● TASK TO CARRY OUT
The answer must consist of each line below that contains the string "more".

● DATASET RECORDS

*-*-*

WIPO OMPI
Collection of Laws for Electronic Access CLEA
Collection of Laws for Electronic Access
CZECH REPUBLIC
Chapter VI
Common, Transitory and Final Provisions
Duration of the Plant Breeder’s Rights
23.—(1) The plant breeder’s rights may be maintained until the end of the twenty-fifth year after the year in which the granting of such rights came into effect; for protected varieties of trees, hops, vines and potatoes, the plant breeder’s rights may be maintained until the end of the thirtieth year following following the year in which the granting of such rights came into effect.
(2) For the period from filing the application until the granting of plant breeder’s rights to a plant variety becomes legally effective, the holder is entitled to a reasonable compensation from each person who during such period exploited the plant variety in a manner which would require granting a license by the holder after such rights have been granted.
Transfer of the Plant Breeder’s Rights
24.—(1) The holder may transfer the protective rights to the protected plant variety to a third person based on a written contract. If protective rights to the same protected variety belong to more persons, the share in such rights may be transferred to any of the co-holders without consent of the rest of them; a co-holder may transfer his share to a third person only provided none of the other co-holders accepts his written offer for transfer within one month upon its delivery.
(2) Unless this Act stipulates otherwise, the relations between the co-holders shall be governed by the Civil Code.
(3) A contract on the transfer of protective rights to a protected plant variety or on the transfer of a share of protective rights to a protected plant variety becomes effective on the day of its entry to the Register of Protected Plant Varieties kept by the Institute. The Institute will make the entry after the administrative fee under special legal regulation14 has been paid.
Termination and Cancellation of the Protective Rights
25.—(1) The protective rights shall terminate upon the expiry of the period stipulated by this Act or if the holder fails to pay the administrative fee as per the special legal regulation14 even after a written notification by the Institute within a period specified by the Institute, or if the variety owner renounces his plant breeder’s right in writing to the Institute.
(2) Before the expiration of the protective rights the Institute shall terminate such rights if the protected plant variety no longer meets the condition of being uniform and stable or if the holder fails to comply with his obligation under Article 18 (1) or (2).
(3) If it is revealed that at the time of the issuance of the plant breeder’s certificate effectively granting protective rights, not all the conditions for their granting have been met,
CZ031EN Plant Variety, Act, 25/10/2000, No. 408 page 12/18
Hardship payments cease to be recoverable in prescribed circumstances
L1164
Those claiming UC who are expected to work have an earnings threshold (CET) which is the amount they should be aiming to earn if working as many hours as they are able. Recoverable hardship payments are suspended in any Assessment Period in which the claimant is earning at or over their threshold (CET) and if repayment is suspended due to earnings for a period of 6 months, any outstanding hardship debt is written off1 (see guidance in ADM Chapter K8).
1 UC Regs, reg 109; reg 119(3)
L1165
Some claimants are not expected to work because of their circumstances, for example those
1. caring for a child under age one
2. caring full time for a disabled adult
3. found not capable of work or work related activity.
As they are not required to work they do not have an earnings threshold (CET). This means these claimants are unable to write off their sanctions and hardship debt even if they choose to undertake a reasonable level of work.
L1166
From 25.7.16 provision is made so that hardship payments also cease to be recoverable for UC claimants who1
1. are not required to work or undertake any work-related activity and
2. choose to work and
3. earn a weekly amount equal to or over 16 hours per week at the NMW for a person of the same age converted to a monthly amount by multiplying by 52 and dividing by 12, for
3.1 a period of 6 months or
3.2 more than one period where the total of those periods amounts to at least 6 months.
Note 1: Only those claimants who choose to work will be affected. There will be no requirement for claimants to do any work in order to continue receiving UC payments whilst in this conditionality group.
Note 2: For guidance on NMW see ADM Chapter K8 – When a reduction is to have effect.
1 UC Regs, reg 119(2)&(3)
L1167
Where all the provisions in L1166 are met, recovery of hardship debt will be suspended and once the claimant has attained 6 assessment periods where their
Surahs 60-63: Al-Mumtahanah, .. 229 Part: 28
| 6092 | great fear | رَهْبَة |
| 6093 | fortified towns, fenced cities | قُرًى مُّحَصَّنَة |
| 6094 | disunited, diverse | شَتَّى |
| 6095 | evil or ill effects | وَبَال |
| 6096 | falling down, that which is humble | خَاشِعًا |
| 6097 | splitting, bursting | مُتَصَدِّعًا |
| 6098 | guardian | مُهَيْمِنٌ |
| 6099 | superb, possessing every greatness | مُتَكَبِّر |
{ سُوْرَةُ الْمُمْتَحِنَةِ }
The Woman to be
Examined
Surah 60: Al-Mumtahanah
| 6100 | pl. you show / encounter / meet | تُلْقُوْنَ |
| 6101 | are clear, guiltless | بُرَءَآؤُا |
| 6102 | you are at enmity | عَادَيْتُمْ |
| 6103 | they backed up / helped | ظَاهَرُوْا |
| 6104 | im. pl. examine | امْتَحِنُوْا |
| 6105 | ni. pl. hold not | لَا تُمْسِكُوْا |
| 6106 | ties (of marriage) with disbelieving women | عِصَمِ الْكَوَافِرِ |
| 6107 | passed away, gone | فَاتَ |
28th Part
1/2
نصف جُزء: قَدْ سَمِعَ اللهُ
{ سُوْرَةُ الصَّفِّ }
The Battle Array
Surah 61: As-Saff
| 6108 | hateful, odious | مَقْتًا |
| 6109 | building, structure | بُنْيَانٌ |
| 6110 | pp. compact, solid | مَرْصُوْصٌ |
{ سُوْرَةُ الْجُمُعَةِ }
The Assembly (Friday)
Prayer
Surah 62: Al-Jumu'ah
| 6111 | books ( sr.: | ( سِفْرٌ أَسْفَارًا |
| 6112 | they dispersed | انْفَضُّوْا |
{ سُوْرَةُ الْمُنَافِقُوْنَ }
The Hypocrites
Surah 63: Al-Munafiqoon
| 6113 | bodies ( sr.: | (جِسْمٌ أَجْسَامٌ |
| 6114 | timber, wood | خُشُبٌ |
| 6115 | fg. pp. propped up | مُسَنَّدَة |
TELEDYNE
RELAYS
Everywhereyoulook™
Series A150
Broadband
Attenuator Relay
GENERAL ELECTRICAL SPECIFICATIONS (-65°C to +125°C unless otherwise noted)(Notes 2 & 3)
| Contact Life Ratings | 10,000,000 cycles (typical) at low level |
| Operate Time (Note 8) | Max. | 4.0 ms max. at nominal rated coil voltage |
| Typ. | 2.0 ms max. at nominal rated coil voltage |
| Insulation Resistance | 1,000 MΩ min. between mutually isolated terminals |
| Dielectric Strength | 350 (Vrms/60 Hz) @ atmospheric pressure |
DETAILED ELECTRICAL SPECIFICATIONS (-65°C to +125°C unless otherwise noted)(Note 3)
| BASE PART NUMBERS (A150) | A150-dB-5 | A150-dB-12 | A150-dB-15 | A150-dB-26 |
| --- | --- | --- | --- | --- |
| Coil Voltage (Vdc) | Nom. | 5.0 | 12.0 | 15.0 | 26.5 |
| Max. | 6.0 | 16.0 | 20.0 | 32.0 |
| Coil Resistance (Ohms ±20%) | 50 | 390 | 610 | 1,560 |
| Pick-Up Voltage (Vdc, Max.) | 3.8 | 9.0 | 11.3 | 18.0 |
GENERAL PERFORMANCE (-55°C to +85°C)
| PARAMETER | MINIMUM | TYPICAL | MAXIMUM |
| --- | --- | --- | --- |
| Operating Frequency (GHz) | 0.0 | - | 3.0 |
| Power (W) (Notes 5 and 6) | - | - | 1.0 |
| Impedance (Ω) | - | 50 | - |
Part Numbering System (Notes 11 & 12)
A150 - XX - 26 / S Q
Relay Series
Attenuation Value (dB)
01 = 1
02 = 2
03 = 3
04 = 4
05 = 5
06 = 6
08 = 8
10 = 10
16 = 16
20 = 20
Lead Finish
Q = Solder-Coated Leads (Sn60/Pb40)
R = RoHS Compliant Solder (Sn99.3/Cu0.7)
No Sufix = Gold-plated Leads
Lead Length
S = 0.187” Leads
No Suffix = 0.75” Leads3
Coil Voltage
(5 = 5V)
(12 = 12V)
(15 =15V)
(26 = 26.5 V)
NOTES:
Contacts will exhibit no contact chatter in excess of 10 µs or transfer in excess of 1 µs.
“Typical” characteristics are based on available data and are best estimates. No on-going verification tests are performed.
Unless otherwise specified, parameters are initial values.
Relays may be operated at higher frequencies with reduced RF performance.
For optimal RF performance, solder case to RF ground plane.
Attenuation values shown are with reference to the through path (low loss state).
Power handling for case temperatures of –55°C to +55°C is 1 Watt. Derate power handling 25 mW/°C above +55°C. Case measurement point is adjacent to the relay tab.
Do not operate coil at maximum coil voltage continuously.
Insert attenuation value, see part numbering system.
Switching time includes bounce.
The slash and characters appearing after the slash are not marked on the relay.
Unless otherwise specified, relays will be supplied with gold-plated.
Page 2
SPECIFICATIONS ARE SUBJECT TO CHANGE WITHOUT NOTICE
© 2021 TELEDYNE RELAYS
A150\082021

*-*-*

● OUTPUT OF THE EXERCISE
24.—(1) The holder may transfer the protective rights to the protected plant variety to a third person based on a written contract. If protective rights to the same protected variety belong to more persons, the share in such rights may be transferred to any of the co-holders without consent of the rest of them; a co-holder may transfer his share to a third person only provided none of the other co-holders accepts his written offer for transfer within one month upon its delivery.
3.2 more than one period where the total of those periods amounts to at least 6 months.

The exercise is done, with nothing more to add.